My name is MJ … (which stands for Mary-Jane. Yes, yes, make all the jokes you can think of.  Believe me, I’ve heard them ALL.)  … and I love to bake!

Over the years, I have arrived at a firm belief that good food can help shape our lives- it comforts us, it can make us feel nostalgic, excited, or even adventurous.  Good food can open our eyes.  BUT great food can only come from great ingredients, and that’s what this blog is about.

 Flours?

Of course, flour is an essential ingredient in baking, one that’s often taken for granted, purchased on the cheap, and used without further thought. We do this with all kinds of foods, whether it’s the uniformly sized apples going into a pie or the pale-yolk eggs we pluck off the grocery store shelf.   I want to stop overlooking these everyday ingredients, and to take a look at where they come from, how they get to us, and what they can really do in the kitchen.

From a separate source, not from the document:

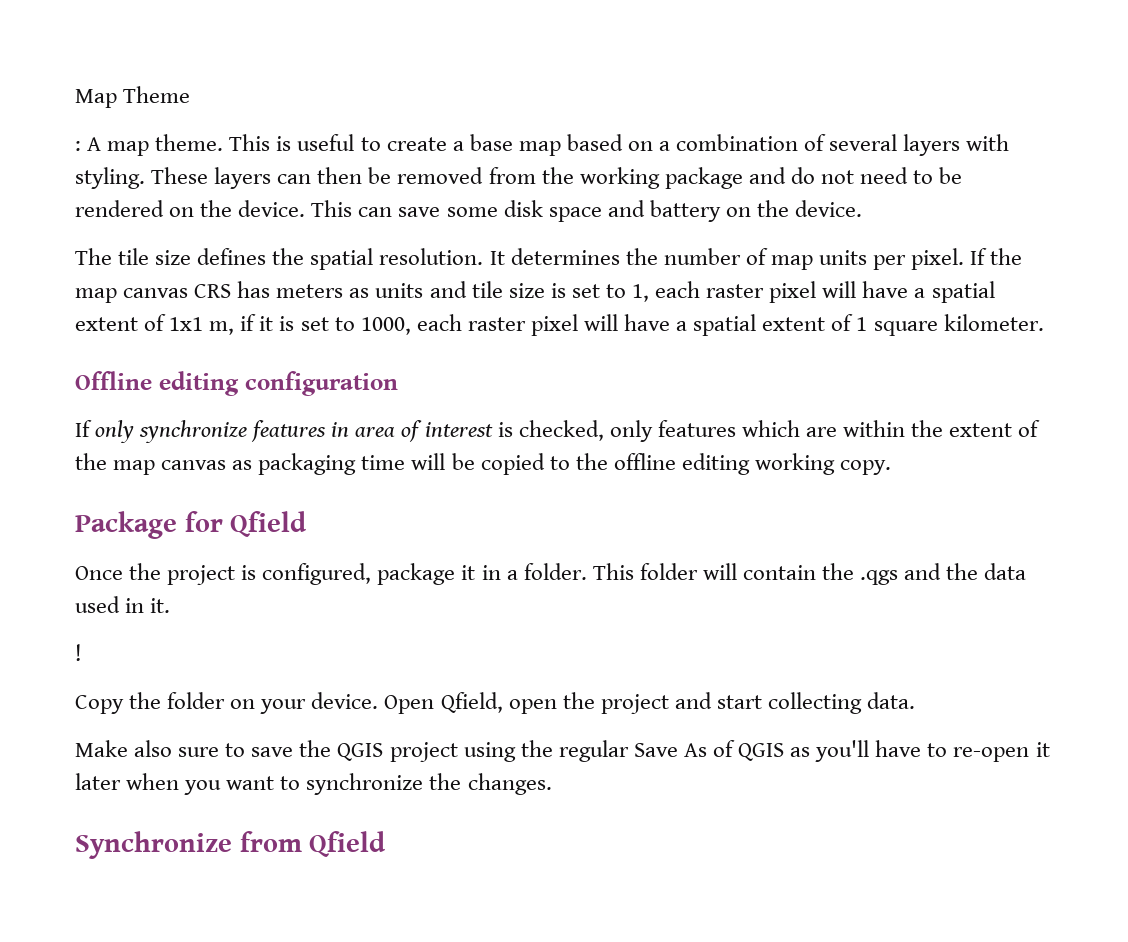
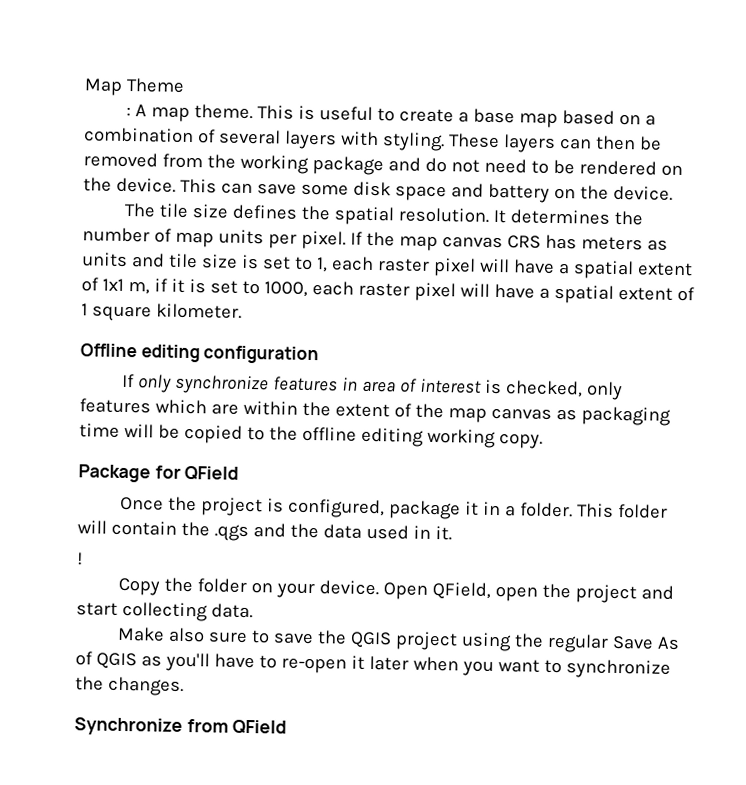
[230,511,308,537] Qfield -> [184,465,240,481] QField
[440,692,503,713] Qfield, -> [431,581,491,600] QField,
[309,831,387,857] Qfield -> [232,719,288,735] QField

Focus on the fruits and flours, shall we say?

One last thing…

I’m lucky enough to live in Southern California, with its mild temperatures and year-round harvests of incredible produce.  Even luckier still, I can visit a local farmers’ market practically every day of the week and in every season.  I take serious advantage of this, and you’ll find my blog highlighting products from these farmers’ markets quite a bit. But for those of you who can’t find a farm stand in the middle of February, you can also feel blessed to be living in a time where just about every ingredient you can think of is always available at the supermarket!  But just for good measure, I’ll be offering tips and tricks on how to select the best products from the grocery store, so you can benefit from using the best ingredients available to you.